Collect every line in the data below that contains the string "IMPRINT". Letter case matters.

##### Provided data #####

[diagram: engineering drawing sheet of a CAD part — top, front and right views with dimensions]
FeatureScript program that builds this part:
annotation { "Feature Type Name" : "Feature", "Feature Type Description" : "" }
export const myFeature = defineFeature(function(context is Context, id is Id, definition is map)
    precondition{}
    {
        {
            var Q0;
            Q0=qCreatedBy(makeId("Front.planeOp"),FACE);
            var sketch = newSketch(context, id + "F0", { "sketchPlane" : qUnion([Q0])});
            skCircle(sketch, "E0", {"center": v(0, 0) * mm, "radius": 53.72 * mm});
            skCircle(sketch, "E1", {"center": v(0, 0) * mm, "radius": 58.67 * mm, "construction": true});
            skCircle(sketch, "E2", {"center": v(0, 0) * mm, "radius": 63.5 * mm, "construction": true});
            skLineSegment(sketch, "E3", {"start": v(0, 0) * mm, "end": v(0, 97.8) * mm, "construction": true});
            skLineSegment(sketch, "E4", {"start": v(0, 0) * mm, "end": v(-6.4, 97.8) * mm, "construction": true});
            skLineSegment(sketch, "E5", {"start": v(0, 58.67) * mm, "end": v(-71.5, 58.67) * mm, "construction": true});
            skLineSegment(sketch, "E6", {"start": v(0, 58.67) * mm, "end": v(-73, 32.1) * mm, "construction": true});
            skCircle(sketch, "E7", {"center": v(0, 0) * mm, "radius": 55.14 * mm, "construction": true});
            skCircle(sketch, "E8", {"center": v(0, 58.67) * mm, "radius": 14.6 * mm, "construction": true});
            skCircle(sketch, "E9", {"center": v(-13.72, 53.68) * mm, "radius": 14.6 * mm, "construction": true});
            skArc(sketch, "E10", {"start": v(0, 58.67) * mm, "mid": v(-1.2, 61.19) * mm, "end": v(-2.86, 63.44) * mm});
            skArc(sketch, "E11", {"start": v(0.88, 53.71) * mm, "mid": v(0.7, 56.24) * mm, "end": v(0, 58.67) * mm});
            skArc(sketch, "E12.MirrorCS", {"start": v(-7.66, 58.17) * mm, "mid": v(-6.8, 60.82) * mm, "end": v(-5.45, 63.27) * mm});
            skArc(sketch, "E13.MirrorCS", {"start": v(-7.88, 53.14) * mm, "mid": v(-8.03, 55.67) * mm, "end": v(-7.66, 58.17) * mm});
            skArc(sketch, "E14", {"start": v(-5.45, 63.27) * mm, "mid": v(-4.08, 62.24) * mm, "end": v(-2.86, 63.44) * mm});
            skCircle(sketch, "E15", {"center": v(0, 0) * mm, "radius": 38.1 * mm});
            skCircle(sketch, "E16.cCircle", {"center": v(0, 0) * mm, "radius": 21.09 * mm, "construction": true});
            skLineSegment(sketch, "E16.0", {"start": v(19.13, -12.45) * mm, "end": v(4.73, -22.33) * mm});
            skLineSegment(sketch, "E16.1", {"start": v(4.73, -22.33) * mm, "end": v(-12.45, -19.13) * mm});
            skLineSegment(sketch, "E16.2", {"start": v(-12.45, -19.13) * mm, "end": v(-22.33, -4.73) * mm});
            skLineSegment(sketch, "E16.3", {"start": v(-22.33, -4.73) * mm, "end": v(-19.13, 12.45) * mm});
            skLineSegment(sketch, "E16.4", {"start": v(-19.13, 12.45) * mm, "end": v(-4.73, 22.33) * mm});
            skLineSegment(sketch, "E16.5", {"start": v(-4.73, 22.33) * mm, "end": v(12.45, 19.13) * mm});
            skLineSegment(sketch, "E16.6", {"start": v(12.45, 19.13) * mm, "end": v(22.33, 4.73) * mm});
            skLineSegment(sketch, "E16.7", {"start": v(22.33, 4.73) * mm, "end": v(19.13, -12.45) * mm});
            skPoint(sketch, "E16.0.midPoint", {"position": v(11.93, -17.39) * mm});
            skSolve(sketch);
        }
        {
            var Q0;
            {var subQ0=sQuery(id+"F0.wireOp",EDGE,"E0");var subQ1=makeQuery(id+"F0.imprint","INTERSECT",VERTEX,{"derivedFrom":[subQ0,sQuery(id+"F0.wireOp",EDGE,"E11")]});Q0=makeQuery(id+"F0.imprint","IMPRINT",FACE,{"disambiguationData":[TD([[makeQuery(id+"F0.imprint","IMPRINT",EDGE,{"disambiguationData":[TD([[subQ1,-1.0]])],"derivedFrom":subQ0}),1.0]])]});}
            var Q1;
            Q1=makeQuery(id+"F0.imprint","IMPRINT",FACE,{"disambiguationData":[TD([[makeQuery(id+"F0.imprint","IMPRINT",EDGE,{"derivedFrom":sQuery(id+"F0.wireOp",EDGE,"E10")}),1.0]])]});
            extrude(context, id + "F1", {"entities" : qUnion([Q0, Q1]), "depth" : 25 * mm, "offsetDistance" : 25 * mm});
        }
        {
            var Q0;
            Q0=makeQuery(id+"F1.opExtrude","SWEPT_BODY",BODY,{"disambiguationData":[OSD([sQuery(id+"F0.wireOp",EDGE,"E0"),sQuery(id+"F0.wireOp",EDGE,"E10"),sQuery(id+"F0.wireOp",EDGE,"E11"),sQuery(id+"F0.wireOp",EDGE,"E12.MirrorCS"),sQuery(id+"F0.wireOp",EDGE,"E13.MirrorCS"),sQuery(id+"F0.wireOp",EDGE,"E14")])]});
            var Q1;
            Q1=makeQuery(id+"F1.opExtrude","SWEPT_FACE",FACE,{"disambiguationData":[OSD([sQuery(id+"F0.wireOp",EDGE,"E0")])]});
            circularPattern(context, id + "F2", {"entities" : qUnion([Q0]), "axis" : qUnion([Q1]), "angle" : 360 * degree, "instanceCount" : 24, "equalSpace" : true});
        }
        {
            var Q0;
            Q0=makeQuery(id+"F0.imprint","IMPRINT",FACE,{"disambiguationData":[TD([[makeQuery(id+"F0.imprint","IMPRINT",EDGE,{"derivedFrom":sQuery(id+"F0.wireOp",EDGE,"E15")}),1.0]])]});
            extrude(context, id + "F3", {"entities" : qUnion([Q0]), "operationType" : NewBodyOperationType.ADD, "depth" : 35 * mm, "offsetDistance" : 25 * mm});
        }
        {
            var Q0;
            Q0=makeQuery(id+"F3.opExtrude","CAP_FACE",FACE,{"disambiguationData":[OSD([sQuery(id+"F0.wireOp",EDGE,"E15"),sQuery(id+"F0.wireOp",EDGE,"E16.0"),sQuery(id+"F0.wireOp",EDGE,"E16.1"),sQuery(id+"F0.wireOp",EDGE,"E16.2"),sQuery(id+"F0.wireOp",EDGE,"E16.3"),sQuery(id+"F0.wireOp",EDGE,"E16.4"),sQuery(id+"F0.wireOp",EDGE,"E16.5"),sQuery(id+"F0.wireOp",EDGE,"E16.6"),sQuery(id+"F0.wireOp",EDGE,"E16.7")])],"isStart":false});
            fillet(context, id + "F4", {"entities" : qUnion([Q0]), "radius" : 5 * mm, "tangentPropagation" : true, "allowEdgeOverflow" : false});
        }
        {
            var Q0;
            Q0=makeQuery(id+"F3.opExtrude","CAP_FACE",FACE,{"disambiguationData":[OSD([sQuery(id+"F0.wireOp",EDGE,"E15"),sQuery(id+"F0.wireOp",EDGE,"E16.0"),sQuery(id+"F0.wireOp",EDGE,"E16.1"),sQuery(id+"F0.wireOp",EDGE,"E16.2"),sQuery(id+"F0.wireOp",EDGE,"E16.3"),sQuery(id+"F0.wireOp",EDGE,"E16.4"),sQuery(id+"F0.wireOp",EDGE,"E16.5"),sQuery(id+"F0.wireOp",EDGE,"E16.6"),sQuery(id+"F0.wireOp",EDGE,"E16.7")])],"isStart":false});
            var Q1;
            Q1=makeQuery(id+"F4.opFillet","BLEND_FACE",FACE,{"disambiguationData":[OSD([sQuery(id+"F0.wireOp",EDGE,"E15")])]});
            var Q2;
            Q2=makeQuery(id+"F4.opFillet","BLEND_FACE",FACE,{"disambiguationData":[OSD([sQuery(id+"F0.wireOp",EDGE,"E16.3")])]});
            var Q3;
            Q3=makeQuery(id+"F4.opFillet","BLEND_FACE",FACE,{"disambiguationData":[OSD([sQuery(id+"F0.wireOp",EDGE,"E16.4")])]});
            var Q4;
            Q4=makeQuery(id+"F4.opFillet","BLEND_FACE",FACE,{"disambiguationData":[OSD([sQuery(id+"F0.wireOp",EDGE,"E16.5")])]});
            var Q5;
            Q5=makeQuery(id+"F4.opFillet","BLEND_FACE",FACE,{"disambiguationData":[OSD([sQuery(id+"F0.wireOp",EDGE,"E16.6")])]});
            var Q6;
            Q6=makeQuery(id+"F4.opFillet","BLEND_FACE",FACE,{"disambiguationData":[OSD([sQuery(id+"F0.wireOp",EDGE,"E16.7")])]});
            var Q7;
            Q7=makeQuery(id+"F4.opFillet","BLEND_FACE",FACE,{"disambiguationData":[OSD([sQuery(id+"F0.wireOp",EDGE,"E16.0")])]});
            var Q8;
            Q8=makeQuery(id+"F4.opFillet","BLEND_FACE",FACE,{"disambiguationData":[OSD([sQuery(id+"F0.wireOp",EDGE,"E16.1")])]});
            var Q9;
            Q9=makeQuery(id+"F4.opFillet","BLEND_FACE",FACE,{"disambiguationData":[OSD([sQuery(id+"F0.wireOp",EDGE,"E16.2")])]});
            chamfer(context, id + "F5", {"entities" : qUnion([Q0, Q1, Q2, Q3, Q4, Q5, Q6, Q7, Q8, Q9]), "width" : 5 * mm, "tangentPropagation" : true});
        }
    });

#####

[Exercise response]
            {var subQ0=sQuery(id+"F0.wireOp",EDGE,"E0");var subQ1=makeQuery(id+"F0.imprint","INTERSECT",VERTEX,{"derivedFrom":[subQ0,sQuery(id+"F0.wireOp",EDGE,"E11")]});Q0=makeQuery(id+"F0.imprint","IMPRINT",FACE,{"disambiguationData":[TD([[makeQuery(id+"F0.imprint","IMPRINT",EDGE,{"disambiguationData":[TD([[subQ1,-1.0]])],"derivedFrom":subQ0}),1.0]])]});}
            Q1=makeQuery(id+"F0.imprint","IMPRINT",FACE,{"disambiguationData":[TD([[makeQuery(id+"F0.imprint","IMPRINT",EDGE,{"derivedFrom":sQuery(id+"F0.wireOp",EDGE,"E10")}),1.0]])]});
            Q0=makeQuery(id+"F0.imprint","IMPRINT",FACE,{"disambiguationData":[TD([[makeQuery(id+"F0.imprint","IMPRINT",EDGE,{"derivedFrom":sQuery(id+"F0.wireOp",EDGE,"E15")}),1.0]])]});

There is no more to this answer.